As for Beltramelli himself, his course was increasingly fixed as a party militant (see figure 12). In March 1925 he served as a principal speaker at the Convention of Fascist Culture (also called the Congress of Fascist Institutes of Culture), the pivotal effort of the regime to organize the nation's intellectual life; in April 1925 he signed the "Manifesto of Fascist Intellectuals," the central document of its program. Under party auspices he undertook direction of La rivolta ideale, the organ of the "University Youth" movement, and for two years he also served as co-director of II raduno, the weekly newspaper of the "syndicate" of fascist authors and writers. He died in 1930, and in 1937 the anniversary of his death was commemorated by an article that reprinted the marginalia written in 1908 by Mussolini in his own copy of Beltramelli's The Chants of Faunus. Yet though well known in Italy, Beltramelli's work attracted little attention abroad, and holdings of his works are often uneven in other countries. In the United States, for example, only one library reports a copy of the book consulted by Pound, Un tempio d' amore, and surely this is one reason why American scholars have never identified his role in the genesis of the Malatesta Cantos, even though direct quotation from his book is a prominent feature in the final version of the Malatesta Cantos (on this, see chapter 3). For the routes of transmission affect every effort at understanding. . . .

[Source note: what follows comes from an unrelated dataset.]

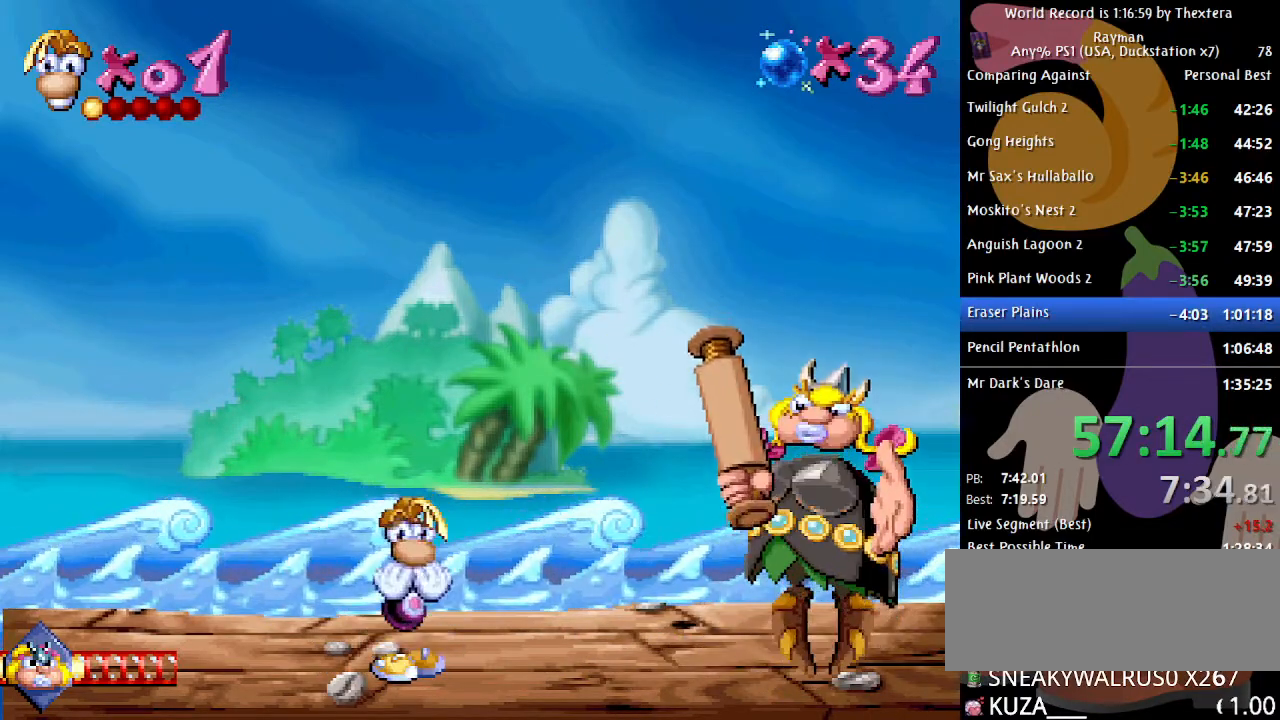
{"buttons": [], "events": [[283, "DPAD_RIGHT", "down"], [350, "DPAD_RIGHT", "up"]]}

As for Pound, his own understanding of its routes of reference altered with the passage of time: in 1922 an analogy between Sigismondo Malatesta and Benito Mussolini had been only one possibility, and at that a remote one, among many; by 1932, however, it would strike Pound as the central axis for the shape of his magnum opus and his understanding of its place in the modem world. As he would write to John Drummond in February 1932: "Don't knock Mussolini, at least not until you have weighed up the obstacles and necessities of the time. He will end up with Sigismundo and the men of order, not with the pus-sacks and destroyers."